**Entries shown**
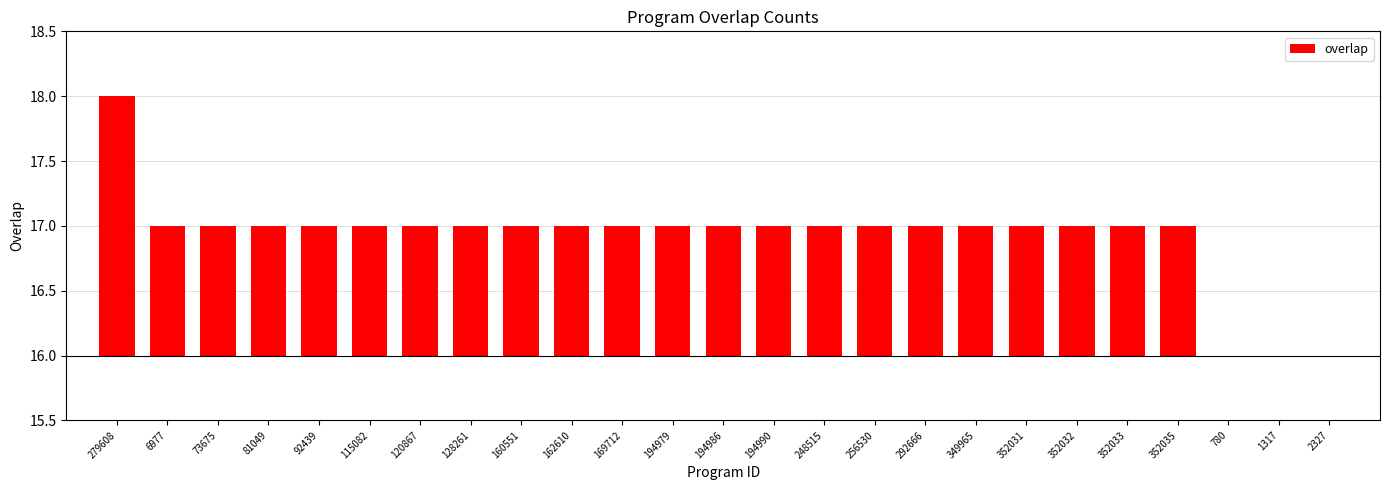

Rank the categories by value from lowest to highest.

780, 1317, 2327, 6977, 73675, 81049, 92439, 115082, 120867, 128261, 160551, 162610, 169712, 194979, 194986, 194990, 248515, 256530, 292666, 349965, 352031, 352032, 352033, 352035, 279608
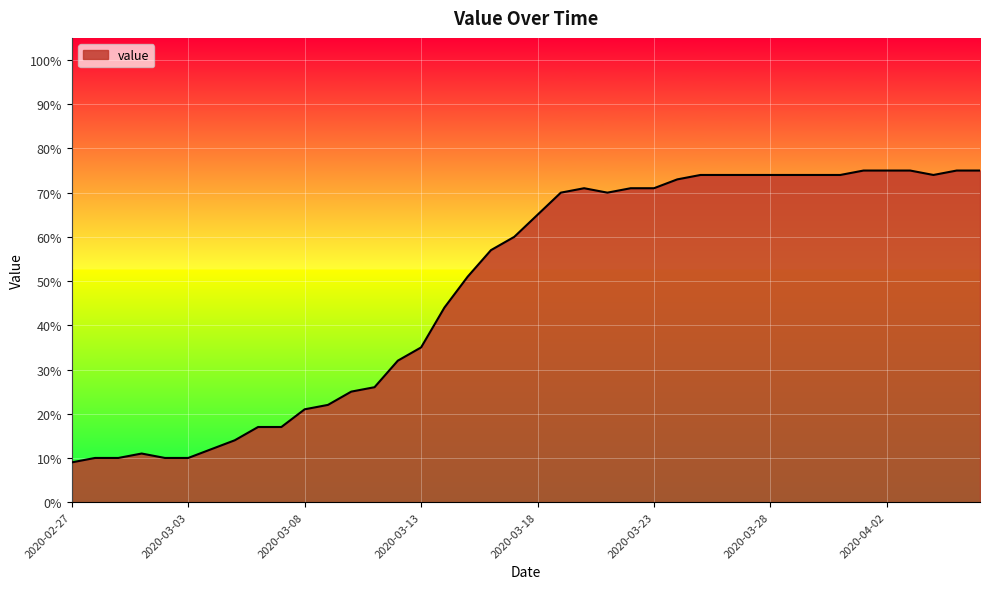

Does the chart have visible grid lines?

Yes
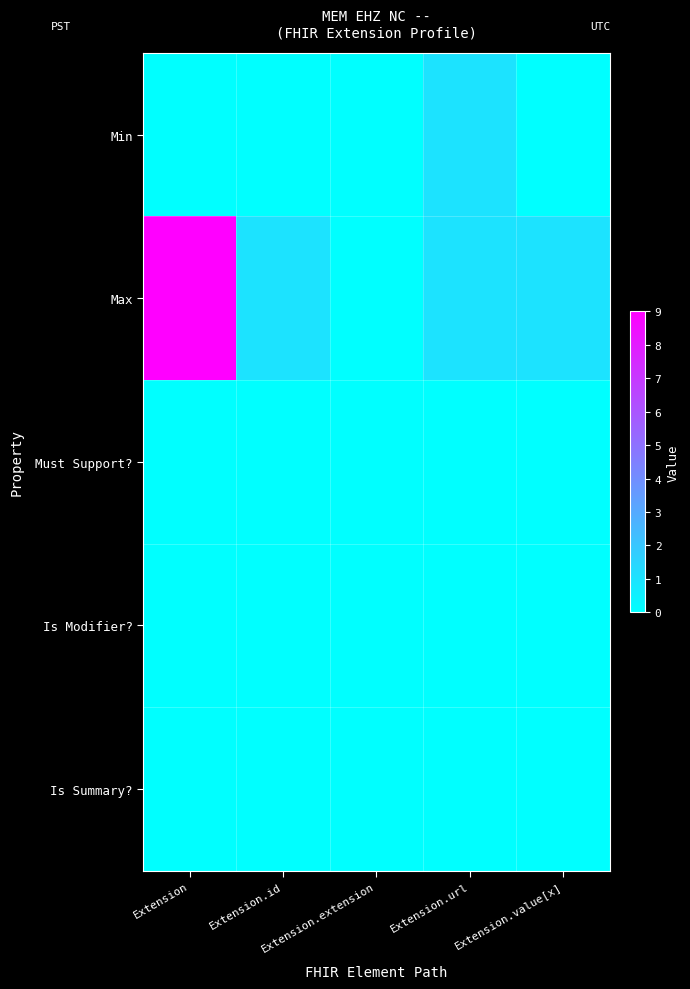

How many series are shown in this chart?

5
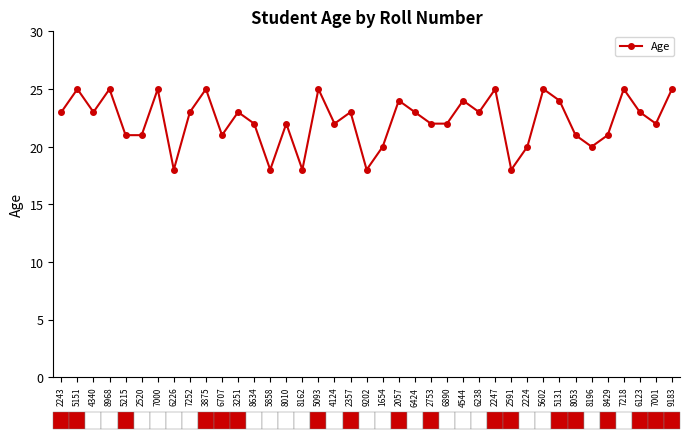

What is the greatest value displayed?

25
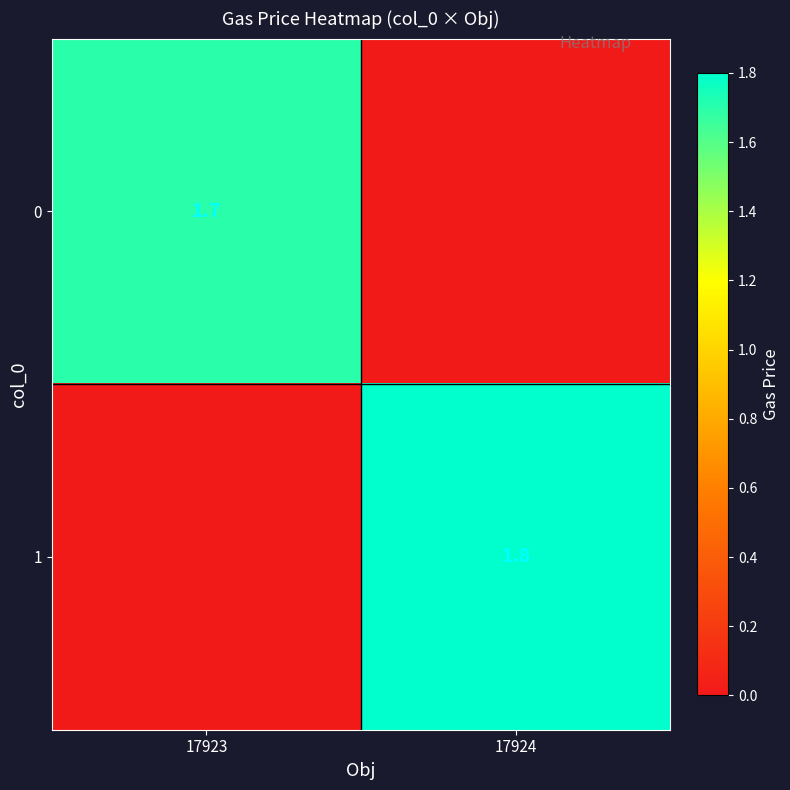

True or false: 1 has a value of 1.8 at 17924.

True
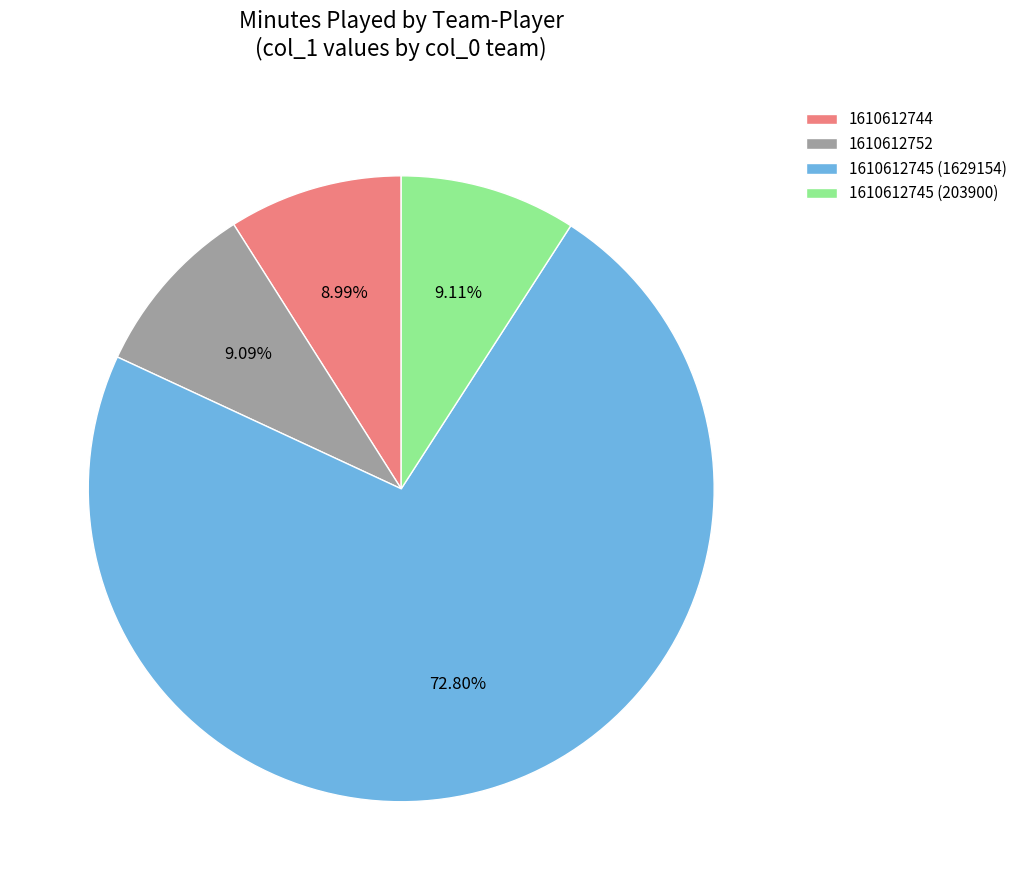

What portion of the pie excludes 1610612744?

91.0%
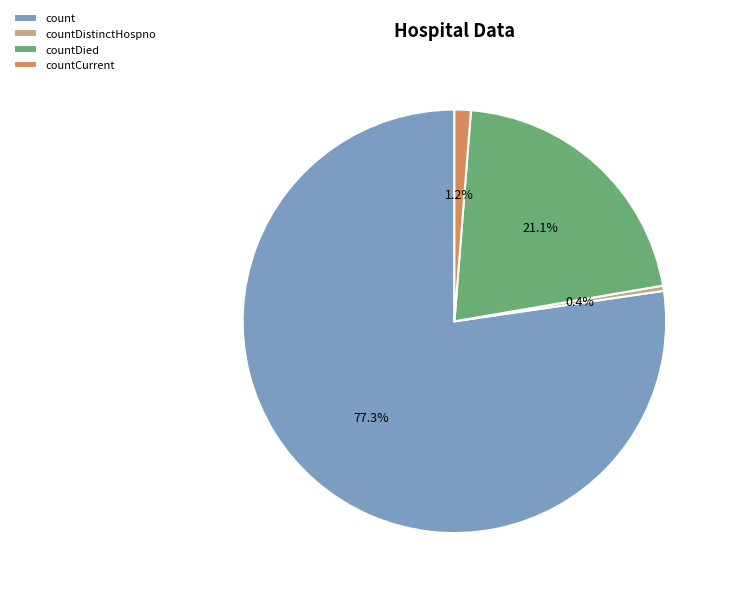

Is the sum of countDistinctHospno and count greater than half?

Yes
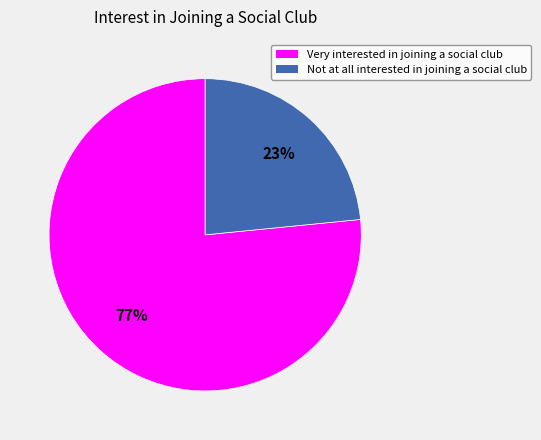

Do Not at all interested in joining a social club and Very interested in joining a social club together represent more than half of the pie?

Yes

**Directions for this task**
Pick out every line of the material that contains the string "chart", matching case exactly.

**Solution for this exercise**
Does the chart have visible grid lines?
How many series are shown in this chart?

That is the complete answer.